Nodding, she answered, “Yes, I do understand, Keith. That’s what frightens me. I’d be doing exactly the same thing, in your place. But I hate the fact that you’re doing it, you’re taking the chances with your life.”
“That’s the way it is,” he said softly.
“And there’s no changing it,” she replied. “I know.”
Markov came back into the room, holding a steaming glass of tea in each hand. The glasses were set int
o silvered holders.
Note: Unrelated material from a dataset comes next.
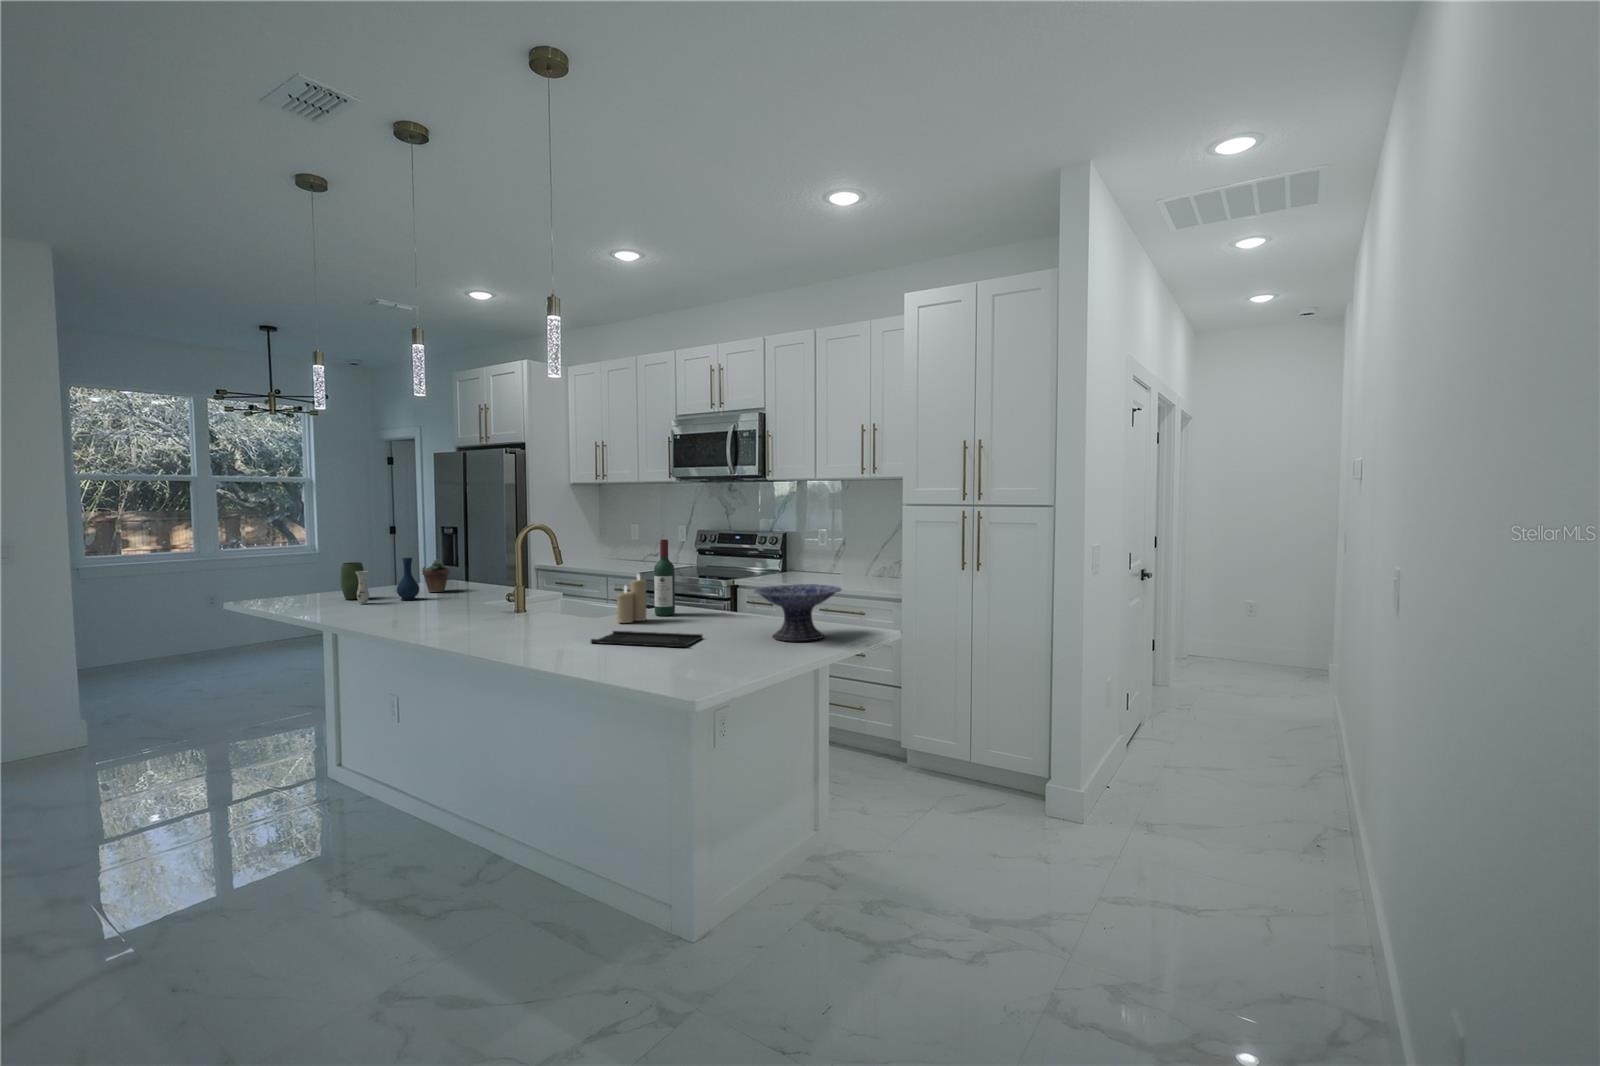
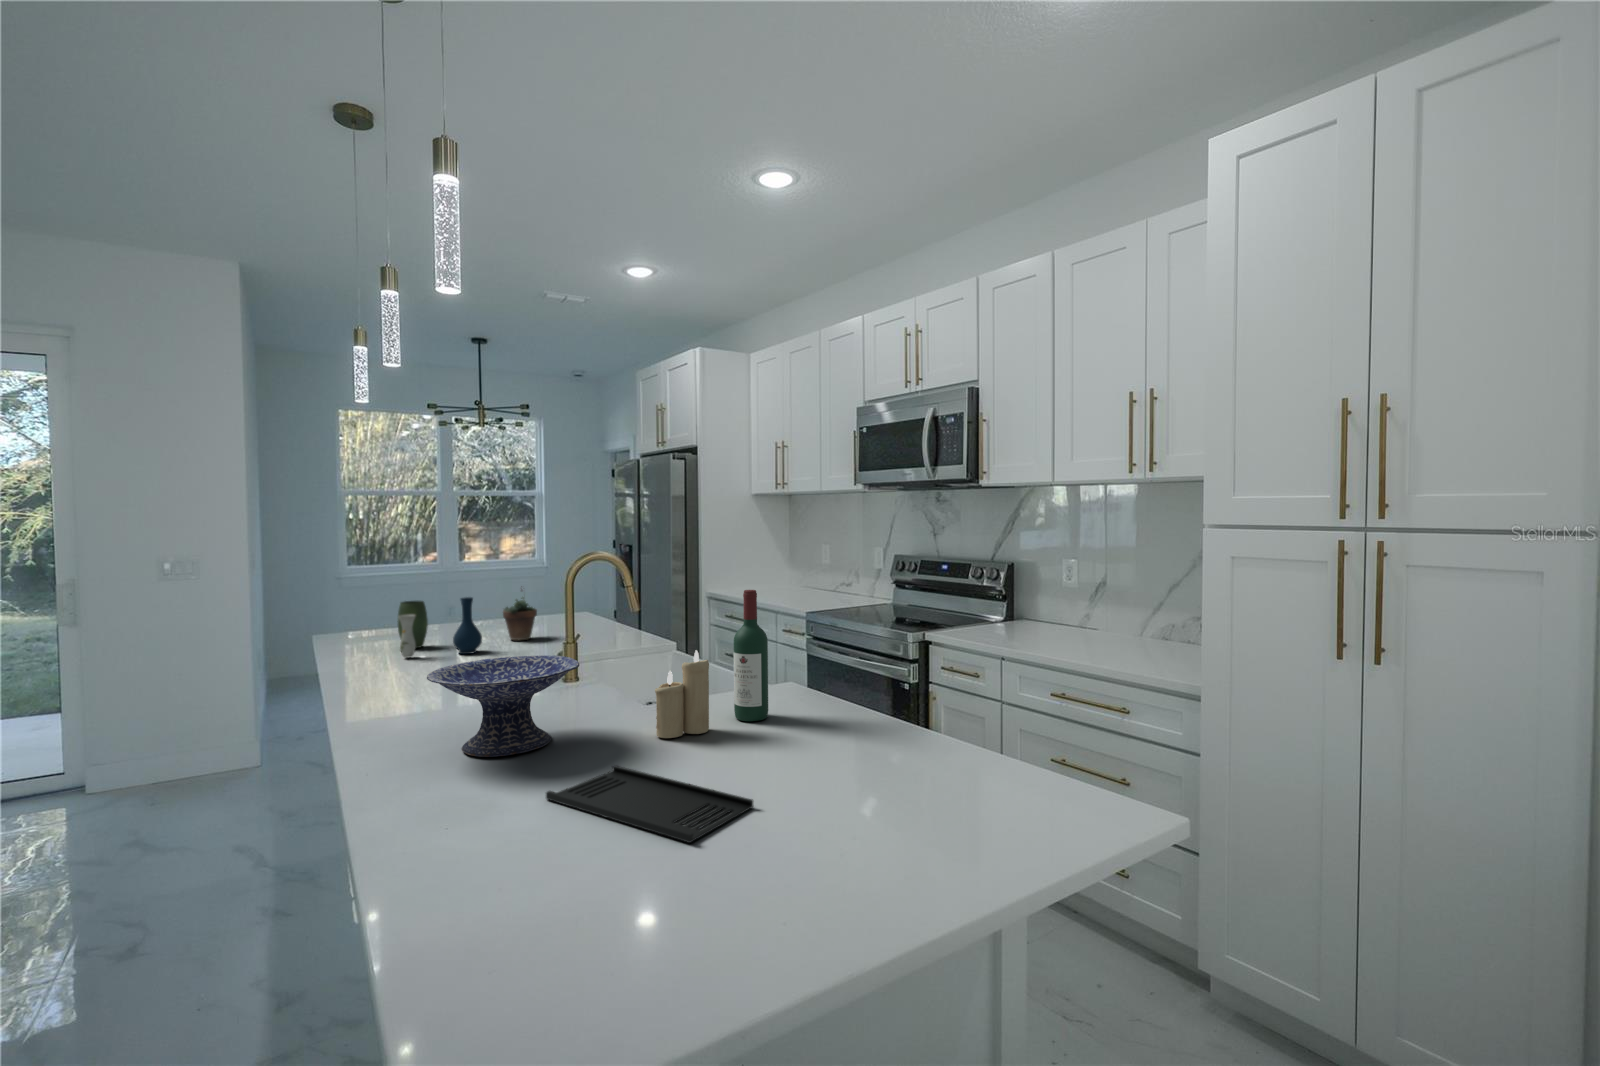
decorative bowl: present [754,584,841,641] -> present [427,655,579,757]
He hiked his eyebrows at the sight of Stoner and Jo side by side on the couch.
“Star-crossed lovers,” he sighed. “How I envy you.”
Stoner pulled his hand away from Jo and she reached for the handle of the glass that Markov offered her.
“Thank you, Kirill.”
“For you, beautiful one, I would conquer China so that you would be assured of the best tea whenever you desired it.”
She grinned at his flattery.
As Stoner sipped at his cooling coffee, the medical technician studied his wristwatch, hauled himself out of his chair and clicked off the little radio. The three of them watched him lumber back into the tiny office on the other side of the common room. Through the office window they could see him unlocking a medicine cabinet.
“Your hour has come,” Markov said solemnly.
Stoner glanced at Jo. She was watching the technician as he removed a black plastic case from the cabinet.
“Nobody’s been able to substitute poison for the tranquilizer they’re going to give me,” Stoner heard himself say.
Jo flicked her dark, anxious eyes to him. “I’ve been checking the cabinet all day. They’ve kept it locked.”
Markov frowned but said nothing.
The four of them went up to Stoner’s room, the technician in the lead. Stoner sat in his creaking desk chair and rolled up his shirt sleeve while Markov and Jo hovered beside him.
With elaborate care the technician fitted the syringe together and tested it. Stoner stared down at the unfinished letter to his son. Hastily, he scrawled:
I’ve got to go now. You’ll probably see the flight on TV. I hope to see you and Elly soon. Please write, and ask your sister to write, too. I love you both very much.
He signed his name, folded the letter and stuffed it into the envelope he had already addressed. Handing it to Markov, he asked, “Would you mail this for me, Kirill?”
Markov nodded.
The technician came up, swabbed Stoner’s bare arm just above the elbow. Markov turned his head. So did Stoner. He felt the faintest prick of the needle, and then the technician was pressing a cotton swab on his arm.